Putin has publicly supported the defeated Lukashenko and has likely seen the longtime ruler as a safer way to hold Minsk against Moscow.
At the same time, opposition leader Svetlana Tikhanovskaya is building ties with Western leaders, including Germany’s Angela Merkel and France’s Emmanuel Macron.
Mass protests continue to reject Lukashenko’s official landslide victory as rigged. Putin has left the door open for Russian intervention if he said in late August that “the situation is getting out of control.”
The reason goes beyond the alliance with Lukashenko. Russia does not want to see another revolution succeed so close to Moscow – already stung by a 2014 political uprising in Ukraine that ousted pro-Russian leader Viktor Yanukovych.
In Russia’s Far East region of Khabarovsk, the site of ongoing protests over the arrest of a popular governor, protesters have often expressed solidarity with the Belarusian opposition. According to a poll by the independent Levada Center this month, 63 percent of Russians said they were aware of the protests in Belarus, and 28 percent said they were aware of them.
“The people of Belarus are very close to the people of Russia – you basically have the same language and very much the same culture,” said Carnegie’s Trenin.
“So I think people in the Kremlin are looking very closely at the techniques used by the organizers of these demonstrations,” he added. “They study it very, very carefully because they think something similar could be used, in Russia, when the situation is appropriate.”
On Tuesday, Tikhanovskaya issued what she said was a “people’s ultimatum” issuing a statement demanding that Lukashenko resign before October 25, otherwise a nationwide strike will begin on all businesses, all roads will be blocked and sales in the state’s stores are collapsing. “
Kyrgyzstan was split into rival political sides after controversial parliamentary elections on 9 October. Opposition forces broke into the parliament building in the capital, Bishkek, seizing several other government buildings, leaving the country in a duel for leadership.

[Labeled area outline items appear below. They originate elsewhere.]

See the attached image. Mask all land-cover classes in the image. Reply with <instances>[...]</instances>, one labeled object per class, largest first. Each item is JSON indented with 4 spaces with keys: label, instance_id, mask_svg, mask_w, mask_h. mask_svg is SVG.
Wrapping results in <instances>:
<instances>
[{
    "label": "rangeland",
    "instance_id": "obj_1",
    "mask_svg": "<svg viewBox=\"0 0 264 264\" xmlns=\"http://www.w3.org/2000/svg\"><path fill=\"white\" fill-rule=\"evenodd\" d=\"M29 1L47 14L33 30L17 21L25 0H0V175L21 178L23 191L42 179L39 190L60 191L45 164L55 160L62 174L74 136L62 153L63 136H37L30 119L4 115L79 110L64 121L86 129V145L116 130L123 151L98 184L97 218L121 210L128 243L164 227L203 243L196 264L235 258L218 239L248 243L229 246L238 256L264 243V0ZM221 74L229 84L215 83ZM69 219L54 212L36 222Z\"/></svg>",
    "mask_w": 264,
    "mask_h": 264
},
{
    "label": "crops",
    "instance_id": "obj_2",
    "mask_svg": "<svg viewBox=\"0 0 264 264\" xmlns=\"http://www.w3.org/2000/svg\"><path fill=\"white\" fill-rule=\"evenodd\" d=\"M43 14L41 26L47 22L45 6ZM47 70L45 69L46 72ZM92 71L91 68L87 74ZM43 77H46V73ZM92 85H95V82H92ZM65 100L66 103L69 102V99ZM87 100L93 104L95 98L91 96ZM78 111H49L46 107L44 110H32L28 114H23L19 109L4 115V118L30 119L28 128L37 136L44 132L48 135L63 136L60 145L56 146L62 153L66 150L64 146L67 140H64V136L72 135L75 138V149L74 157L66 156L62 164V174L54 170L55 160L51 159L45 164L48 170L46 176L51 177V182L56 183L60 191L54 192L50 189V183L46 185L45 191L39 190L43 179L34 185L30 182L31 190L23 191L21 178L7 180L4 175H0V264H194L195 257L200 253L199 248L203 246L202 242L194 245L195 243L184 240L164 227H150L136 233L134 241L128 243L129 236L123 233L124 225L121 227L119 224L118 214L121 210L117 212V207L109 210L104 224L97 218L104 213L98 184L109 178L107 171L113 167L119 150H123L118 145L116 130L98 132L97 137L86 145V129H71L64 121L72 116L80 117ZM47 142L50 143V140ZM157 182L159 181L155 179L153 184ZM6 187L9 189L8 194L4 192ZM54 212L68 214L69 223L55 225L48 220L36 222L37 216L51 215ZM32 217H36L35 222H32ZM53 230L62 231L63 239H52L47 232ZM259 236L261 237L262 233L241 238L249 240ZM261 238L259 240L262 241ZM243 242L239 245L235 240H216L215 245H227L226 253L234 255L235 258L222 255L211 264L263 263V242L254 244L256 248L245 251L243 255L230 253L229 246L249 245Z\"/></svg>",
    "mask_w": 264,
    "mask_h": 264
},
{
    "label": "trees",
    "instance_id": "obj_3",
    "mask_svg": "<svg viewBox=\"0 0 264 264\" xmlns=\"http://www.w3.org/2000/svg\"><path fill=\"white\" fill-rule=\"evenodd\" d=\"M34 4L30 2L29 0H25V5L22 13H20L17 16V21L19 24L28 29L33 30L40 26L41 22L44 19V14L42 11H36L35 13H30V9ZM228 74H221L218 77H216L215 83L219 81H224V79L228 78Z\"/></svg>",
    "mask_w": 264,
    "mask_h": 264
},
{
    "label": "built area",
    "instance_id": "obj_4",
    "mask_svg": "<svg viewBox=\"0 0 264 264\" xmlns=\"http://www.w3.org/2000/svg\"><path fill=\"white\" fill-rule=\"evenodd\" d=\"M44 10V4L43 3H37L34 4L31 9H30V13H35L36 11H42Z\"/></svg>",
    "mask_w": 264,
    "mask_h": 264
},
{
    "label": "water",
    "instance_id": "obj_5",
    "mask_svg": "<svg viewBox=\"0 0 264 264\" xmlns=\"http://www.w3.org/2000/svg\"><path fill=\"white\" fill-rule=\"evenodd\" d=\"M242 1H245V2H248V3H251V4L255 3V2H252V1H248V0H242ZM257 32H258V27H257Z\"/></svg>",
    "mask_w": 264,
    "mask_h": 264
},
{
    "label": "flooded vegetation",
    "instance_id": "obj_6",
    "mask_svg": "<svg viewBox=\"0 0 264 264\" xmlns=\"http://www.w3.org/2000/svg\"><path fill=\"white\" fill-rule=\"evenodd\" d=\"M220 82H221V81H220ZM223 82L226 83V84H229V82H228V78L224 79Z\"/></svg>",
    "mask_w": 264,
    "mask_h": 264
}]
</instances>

The election result was canceled.
The Kremlin described the situation as “chaotic” last week. But Moscow’s efforts to help stabilize the upheaval in Kyrgyzstan were also lacking.
Alexander Bortnikov, director of Russia’s Federal Security Service, or FSB, spoke with Kyrgyz Security Council Secretary Omurbek Suvanaliyev by telephone last week. But the next day, Suvanaliyev was removed from the post.
Then on Thursday, pro-Russian President Sooronbay Yeenbekov announced his resignation, creating even more confusion for Moscow. Lavrov, Russia’s foreign minister, quickly arranged a call with Kyrgyzstan’s new foreign minister, Ruslan Kazakbayev.
Lavrov “expressed concern about the development of the domestic political situation” and said Russia was willing to work with “legitimate Kyrgyz government bodies”, the Russian Foreign Ministry said in a statement.
Kyrgyzstan, which has the highest percentage of Russian speakers among Central Asian countries, hosts a Russian military base but is also heavily dependent on Chinese investment.
Arkady Dubnov, a political analyst and expert in Central Asia, said that “Russia’s influence there remains extremely high.” But Russia has suspended providing financial support to Bishkek until the situation stabilizes, according to the Russian news committee RBC, citing an unnamed official in Russia’s finance ministry.
“The new post-Soviet generation does not suffer from nostalgia for the Soviet era and does not consider Moscow a political trendsetter,” Dubnov said.